While produced by The Asylum, who are responsible for Sharknado and its sequels (as well as a slew of mockbusters, which run from the sublimely bad to the surprisingly competent), you’re going to be disappointed if you’re expecting a blizzard-oriented version of the same. Instead, this is a non-camp tale, which seems closer to Tremors with a side-order of DeepStar Six. An Arctic research base finds itself under assault from a previously unknown species of shark, apparently moving south due to global warming. Its main talent is sawing through ice with its dorsal fin, like a fishy icebreaker. Oh, and eating people. That goes without saying though.

The second half takes a bit of a detour, as the sharks’ relentless carving off of pack-ice, eventually leads the base to run out of support entirely, and sink to the bottom of the sea, 90 feet below. Remarkably, the building is both heavy enough to sink, yet watertight enough to remain habitable, at least in the short term. The survivors have to figure out to how to call for help and/or escape their frigid tomb, as well as the predators circling outside. It’s played dead straight, with little or no humor at all. If they’d abandoned the entire “ice-breaking sharks” thing, and found an alternate method of driving the plot, this could have been a generic Arctic action film, operating entirely outside the parameters of Sharknado Week.
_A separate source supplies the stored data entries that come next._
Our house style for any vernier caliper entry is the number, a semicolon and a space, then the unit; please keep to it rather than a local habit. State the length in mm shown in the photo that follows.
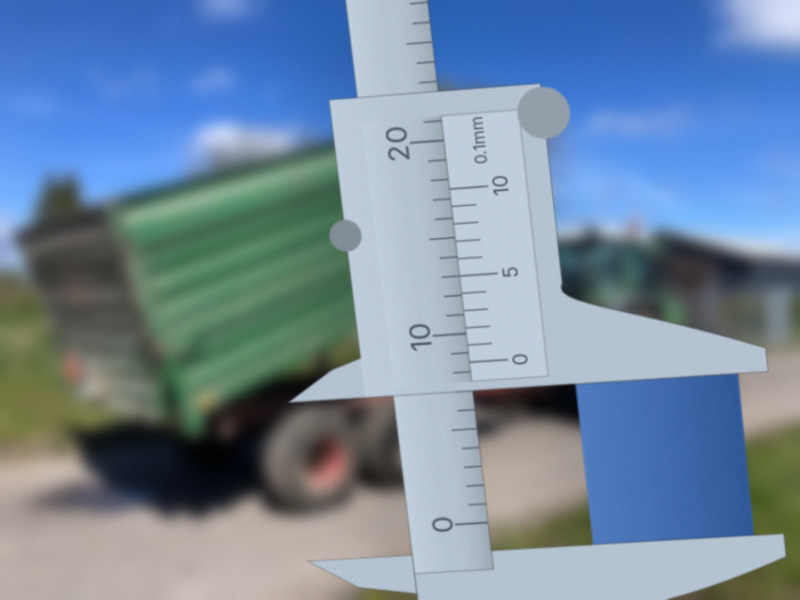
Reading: 8.5; mm
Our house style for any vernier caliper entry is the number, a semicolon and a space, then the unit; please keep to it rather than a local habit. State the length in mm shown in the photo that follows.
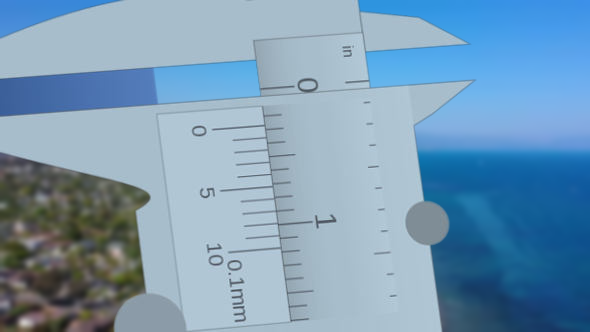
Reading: 2.7; mm
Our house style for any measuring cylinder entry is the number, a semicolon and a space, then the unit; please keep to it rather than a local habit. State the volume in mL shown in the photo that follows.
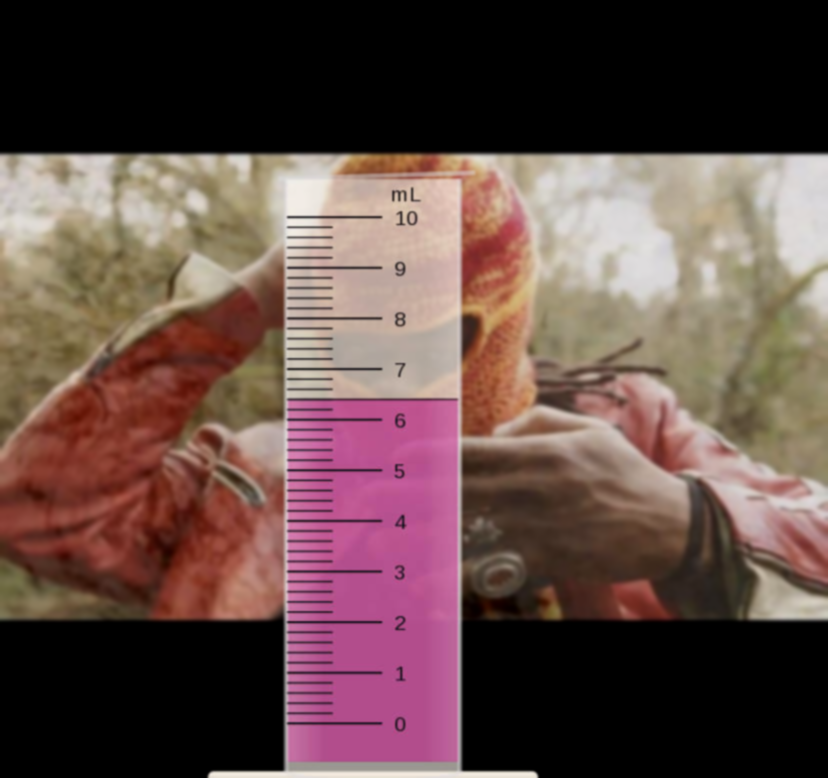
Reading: 6.4; mL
That is not necessarily a good thing, however, especially when there are enough flaws to stop it from being genuinely credible. Apparently when you’re doing scuba and have a regulator in your mouth, you can still speak without the slightest impediment. As I said: not seriously enough. When you aren’t winking at, or along with, the audience, the standards by which you must expected to be measured, shift and become more stringent. Under this tougher assessment, flaws you might be prepared to overlook in a less serious production, become harder to ignore.

Best death: seen top, the scientist who gets his lower leg bitten off, and is left to bleed out on the ice.